Le sauveur d'Hilda était un jeune homme d'environ vingt-cinq ans, très bien pris dans sa moyenne taille, et dont la sveltesse vigoureuse révélait une libre vie d'épanouissement, sans aucune fatigue d'un travail quelconque. C'était celle que menaient, dans ces années, – qui ressemblaient à celles de l'ancien régime, on s'en rend compte à distance, par la douceur de vivre, – les oisifs comblés des hautes classes françaises. Son costume de cavalier était taillé d'après la mode la plus récente. Il constituait, à lui seul, un signalement social, et, plus encore, une frappante physionomie, où les plus farouches partisans des idées égalitaires eussent été obligés de reconnaître l'évidence de ce mystérieux et indiscutable prestige: la Race. Il y avait, dans la coupe des joues du courageux garçon, dans le pli de ses lèvres, dans la ligne un peu aiguë de son nez, une élégance qui rappelait celle de certains portraits du musée de Versailles: quelque chose de très viril et de très délicat, de très naturel et d'extrêmement raffiné. Des yeux noirs, d'une douceur calme et spirituelle, des lèvres aisément souriantes et d'un joli dessin sous une moustache brune, encore légère, achevaient d'en faire un type accompli de jeune patricien. Disons tout de suite qu'il portait, en effet, un des bons noms du Blaisois et qui figure, avec honneur, dans les mémoires sur la vie du maréchal de Vieilleville, écrits par Carloix. Il s'appelait Jules de Maligny. Un Maligny a épousé, à la fin du XVIIIe siècle, à Varsovie, où l'avaient entraîné les hasards de l'émigration, une comtesse Marie Gorka, de l'antique maison de Lodzia. Cette particularité d'origine explique comment Jules possédait, mélangée à la vive élégance d'un jeune seigneur de notre tradition nationale, une grâce caressante et souple qui lui venait de cet atavisme polonais. Il y avait du Slave dans ce Français, si Français pourtant. De là dérivait ce je ne sais quoi d'un peu alangui répandu sur toute sa personne, qui déconcertait et qui charmait tout à la fois. Ces quelques détails, que Hilda ne devait connaître que plus tard, étaient nécessaires à donner ici, au risque de diminuer un certain intérêt de surprise. Ils feront mieux comprendre quelle impression dut ressentir, en étudiant son défenseur de plus près, la pauvre petite Anglaise, au cœur inéveillé, à l'imagination sans analyse, qui le regardait nouer gaiement son mouchoir sur une blessure reçue pour elle.

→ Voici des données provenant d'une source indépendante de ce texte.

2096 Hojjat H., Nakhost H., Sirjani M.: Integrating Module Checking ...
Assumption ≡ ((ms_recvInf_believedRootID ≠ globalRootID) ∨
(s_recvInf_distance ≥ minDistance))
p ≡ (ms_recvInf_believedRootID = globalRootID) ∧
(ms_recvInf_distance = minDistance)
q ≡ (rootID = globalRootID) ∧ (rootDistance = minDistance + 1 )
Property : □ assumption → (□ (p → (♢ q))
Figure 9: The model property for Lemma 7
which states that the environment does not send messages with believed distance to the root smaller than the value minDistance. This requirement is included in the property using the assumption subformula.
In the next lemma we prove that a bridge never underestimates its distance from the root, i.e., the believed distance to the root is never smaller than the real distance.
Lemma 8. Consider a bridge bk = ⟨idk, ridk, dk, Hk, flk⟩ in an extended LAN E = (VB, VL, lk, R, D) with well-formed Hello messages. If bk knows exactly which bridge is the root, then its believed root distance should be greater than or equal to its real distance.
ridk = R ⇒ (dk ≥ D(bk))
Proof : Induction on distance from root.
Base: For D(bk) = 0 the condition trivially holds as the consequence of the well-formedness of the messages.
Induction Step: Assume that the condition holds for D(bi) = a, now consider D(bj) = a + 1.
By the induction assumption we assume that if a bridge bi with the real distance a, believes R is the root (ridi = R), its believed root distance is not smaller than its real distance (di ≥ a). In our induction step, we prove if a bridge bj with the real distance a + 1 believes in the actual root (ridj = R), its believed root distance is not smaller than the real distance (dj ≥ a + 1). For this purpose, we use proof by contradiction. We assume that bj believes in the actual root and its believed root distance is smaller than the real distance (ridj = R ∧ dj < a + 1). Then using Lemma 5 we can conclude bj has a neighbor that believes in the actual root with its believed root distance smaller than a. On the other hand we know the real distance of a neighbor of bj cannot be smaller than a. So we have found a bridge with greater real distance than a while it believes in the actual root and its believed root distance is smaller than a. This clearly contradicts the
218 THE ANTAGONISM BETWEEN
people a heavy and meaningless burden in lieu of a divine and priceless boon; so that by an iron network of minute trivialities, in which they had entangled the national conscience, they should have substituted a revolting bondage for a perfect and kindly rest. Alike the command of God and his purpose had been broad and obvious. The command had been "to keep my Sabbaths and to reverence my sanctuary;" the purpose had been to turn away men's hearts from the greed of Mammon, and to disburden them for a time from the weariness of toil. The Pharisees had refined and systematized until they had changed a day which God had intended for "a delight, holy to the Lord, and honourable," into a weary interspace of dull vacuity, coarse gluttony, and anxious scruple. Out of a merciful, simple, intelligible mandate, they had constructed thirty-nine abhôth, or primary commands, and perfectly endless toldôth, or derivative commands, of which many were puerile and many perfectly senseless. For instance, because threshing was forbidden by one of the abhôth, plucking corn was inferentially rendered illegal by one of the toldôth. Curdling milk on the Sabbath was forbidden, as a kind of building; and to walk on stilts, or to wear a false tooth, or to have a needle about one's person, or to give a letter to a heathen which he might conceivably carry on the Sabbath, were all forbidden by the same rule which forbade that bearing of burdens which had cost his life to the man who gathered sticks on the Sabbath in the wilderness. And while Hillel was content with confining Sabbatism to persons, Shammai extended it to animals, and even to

– «Voilà!..», dit-il avec le rire d'enfant qu'il savait avoir et qui prenait plus de grâce encore sur sa bouche hardie, après qu'il venait de montrer une si intrépide audace. Il secoua sa main bandée et il ajouta: «Dans huit jours, il n'y paraîtra plus…» Puis, regardant autour de lui: «Il faut que je retrouve mon cheval, si je veux pouvoir vous raccompagner… Bon. Il s'est arrêté à brouter l'herbe au bout de l'allée. Il n'a pas volé son nom: Galopin. Le temps de le rattraper, pour qu'il ne lui passe pas par la tête l'idée de vagabonder à sa fantaisie, je reviens vous mettre en selle… N'ayez pas peur, madame, je ne vous perdrai pas de vue…»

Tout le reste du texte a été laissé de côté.